Contours of the electronic localization function (ELF).

Electron localization function isosurface maps for (a) Rh₂B-I at 0 GPa, (b) RhB₂-II at 0 GPa and (c) C2/m phase at 50 GPa respectively.

Conclusions

In summary, we have predicted a new phase Rh₂B-I at ambient pressure for Rh₂B and a new phase RhB₂-II for RhB₂ through the ab initio calculation. The two new phases all belong to monoclinic P2₁/m structure. Besides, both of the two phases are dynamically and mechanically stable at ambient pressure. Rh₂B-I is energetically much superior to the previously proposed Pnma structure in the experiment.
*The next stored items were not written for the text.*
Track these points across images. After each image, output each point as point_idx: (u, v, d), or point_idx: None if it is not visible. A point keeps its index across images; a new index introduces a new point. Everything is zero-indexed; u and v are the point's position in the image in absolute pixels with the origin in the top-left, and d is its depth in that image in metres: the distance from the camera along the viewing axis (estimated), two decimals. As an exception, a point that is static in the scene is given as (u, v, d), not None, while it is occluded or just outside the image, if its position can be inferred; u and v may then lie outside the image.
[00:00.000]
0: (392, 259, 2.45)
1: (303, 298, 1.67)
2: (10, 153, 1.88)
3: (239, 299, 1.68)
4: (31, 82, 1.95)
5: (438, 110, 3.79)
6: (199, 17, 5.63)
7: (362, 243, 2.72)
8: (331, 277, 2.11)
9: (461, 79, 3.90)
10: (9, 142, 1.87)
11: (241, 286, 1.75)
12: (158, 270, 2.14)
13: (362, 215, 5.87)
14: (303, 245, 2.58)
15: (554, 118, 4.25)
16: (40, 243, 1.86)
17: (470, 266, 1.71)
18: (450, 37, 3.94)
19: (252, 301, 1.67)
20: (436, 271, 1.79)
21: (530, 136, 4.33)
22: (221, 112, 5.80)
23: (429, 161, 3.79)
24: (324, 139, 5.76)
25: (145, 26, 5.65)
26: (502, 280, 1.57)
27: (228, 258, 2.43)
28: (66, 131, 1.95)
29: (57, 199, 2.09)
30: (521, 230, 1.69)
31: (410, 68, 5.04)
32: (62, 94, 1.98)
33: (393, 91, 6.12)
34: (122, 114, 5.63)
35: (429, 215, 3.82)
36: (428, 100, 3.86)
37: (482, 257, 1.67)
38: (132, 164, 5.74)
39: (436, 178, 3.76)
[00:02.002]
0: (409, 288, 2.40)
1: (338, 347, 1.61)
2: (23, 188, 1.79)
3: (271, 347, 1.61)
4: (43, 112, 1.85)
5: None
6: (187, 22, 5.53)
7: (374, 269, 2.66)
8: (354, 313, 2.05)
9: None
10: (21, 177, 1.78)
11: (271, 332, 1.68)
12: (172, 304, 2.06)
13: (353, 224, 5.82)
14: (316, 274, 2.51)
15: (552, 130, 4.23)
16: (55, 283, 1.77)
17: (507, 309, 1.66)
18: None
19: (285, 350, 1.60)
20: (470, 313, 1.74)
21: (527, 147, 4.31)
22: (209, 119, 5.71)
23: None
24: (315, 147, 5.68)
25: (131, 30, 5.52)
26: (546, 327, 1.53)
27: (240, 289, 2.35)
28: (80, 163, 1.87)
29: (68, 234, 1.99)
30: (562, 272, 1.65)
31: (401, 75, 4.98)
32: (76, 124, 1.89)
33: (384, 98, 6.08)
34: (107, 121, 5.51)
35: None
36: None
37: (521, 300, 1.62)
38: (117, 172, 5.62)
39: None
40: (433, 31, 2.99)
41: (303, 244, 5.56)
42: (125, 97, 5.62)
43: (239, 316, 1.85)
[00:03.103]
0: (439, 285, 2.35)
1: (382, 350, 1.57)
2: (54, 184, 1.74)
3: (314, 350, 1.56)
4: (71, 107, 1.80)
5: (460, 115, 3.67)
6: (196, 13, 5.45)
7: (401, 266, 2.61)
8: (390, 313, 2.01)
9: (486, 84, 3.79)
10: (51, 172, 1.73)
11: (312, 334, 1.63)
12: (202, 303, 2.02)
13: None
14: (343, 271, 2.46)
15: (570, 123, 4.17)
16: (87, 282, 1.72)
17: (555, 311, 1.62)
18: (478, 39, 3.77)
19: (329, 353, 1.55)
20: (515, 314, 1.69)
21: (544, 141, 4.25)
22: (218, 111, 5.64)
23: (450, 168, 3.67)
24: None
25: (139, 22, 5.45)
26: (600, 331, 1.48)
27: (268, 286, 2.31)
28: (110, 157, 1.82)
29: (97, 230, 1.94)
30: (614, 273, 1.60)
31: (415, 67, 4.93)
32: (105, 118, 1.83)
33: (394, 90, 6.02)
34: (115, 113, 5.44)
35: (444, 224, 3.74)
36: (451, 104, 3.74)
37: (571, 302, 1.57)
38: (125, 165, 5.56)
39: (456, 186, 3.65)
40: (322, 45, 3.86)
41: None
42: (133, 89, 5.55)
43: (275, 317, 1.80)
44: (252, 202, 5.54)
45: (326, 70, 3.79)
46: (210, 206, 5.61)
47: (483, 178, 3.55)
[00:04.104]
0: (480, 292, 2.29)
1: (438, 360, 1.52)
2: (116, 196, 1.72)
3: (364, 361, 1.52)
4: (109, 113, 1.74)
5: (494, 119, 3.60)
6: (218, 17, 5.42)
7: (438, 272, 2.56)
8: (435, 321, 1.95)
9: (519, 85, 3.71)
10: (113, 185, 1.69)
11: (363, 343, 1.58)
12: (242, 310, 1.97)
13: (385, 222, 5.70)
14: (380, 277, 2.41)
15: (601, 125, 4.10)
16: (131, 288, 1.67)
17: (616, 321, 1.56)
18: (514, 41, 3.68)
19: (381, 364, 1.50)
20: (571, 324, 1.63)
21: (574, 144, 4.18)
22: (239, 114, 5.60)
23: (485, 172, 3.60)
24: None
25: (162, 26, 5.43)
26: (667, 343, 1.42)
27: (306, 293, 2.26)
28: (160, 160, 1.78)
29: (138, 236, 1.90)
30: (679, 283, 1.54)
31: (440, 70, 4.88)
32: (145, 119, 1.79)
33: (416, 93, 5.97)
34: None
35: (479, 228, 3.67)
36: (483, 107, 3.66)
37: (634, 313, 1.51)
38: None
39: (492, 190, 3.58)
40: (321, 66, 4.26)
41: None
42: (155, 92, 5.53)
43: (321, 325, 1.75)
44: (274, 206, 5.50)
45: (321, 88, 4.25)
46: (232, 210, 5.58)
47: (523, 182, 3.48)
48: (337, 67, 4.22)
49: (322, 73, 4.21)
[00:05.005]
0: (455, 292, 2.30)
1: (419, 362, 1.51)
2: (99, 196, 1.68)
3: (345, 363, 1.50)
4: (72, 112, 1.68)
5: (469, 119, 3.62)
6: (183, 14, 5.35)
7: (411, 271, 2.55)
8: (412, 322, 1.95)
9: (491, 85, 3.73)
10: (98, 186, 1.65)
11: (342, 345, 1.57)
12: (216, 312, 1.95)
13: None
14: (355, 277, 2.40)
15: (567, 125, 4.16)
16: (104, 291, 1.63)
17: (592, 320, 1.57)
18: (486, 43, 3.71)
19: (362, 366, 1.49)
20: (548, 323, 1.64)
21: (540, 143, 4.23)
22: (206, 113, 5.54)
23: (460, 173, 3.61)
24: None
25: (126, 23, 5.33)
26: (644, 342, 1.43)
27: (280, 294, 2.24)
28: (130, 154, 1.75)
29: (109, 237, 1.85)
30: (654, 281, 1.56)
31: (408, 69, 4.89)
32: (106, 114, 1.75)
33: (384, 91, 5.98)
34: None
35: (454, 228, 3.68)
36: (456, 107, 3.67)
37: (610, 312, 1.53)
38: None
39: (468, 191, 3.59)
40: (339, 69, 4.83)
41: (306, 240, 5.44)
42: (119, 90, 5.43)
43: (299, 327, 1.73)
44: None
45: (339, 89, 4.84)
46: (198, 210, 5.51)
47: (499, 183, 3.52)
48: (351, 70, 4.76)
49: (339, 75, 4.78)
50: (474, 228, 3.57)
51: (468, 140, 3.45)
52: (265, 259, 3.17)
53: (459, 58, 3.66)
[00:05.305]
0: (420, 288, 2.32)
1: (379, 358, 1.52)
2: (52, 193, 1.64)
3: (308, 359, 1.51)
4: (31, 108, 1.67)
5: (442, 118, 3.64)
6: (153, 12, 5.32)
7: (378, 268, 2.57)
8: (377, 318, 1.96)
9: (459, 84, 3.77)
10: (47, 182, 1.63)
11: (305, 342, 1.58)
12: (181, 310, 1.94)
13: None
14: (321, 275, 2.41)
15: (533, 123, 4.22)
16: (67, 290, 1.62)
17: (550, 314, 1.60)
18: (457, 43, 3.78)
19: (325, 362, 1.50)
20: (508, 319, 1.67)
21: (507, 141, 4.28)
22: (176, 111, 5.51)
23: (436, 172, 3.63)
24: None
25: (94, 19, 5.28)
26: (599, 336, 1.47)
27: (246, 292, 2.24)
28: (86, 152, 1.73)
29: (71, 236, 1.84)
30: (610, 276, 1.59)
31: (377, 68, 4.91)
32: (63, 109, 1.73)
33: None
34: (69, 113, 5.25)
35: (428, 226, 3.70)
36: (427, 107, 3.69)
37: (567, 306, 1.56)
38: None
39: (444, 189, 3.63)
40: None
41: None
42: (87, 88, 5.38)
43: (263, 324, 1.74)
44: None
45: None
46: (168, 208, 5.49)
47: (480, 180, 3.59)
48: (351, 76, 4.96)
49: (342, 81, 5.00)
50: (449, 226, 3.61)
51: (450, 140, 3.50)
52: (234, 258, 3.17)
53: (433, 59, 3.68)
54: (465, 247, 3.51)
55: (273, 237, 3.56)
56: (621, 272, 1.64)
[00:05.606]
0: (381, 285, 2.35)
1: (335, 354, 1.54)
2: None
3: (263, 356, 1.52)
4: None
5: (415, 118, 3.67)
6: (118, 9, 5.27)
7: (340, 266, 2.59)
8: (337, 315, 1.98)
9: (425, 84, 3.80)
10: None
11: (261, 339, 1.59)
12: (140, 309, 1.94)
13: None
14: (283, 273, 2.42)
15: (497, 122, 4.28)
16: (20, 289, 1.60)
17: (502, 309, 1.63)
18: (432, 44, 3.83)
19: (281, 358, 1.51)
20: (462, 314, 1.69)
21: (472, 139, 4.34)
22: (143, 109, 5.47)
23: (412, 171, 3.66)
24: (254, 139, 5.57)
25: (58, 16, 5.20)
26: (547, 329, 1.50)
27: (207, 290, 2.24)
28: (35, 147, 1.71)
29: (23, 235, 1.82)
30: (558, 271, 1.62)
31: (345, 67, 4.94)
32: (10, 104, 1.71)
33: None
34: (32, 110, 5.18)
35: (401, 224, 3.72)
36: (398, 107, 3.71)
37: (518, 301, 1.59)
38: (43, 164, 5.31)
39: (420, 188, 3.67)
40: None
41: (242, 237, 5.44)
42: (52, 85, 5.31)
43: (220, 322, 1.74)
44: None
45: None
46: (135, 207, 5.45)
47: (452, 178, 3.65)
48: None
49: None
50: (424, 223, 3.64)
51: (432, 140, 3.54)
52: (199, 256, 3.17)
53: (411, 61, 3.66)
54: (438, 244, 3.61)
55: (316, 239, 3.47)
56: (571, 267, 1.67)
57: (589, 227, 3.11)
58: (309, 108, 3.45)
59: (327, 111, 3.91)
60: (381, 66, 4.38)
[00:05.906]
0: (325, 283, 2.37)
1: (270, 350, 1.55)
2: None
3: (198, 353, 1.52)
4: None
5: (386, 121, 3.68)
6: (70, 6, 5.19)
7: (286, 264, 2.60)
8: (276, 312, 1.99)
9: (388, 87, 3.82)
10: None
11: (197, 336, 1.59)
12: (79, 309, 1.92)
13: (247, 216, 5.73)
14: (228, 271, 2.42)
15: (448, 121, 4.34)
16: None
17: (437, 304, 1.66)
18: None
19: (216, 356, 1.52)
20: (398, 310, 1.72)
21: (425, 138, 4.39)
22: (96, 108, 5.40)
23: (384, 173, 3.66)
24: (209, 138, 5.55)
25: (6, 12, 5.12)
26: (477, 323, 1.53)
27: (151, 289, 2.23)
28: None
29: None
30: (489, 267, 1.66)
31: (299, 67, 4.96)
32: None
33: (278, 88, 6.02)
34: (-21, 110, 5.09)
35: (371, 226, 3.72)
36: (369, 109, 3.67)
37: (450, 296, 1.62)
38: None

At the pressure of about 39 GPa, a phase transition occurs between the P2₁/m and C2/m phases for Rh₂B. For RhB₂, RhB₂-II is the most thermodynamically stable phase in our calculations, no further phase transition was observed in the high pressure range.

Computation details

The evolutionary variable-cell simulations for Rh₂B and RhB₂ were performed at ambient pressure as implemented in the USPEX code^32,33,34. The structure relaxation was performed by using the density functional theory implemented in the Vienna ab initio simulation package (VASP) code^35,36,37. The exchange correlation functional was treated by the generalized gradient approximation (GGA)³⁸ with the projector-augmented wave (PAW) potential. The tested energy cutoff 450 eV was used, the k-points amplings in the Brillouin zone were performed using Monkhorst-Pack method (for the hexagonal structures, a Gamma-centered k-points was used) to ensure that enthalpy calculations are well converged with energy differences of less than 1meV/per atom. For each candidate structure, the atomic positions, bond lengths and cell parameters were fully optimized. Elastic constants were carried out using the CASTEP code³⁹ and the bulk modulus and shear modulus were thus estimated by using the Voigt-Reuss-Hill approximation⁴⁰. The phonon calculations were carried out by using a supercell approach as implemented in the PHONON code⁴¹. The details of convergence tests have been described elsewhere^42,43,44,45.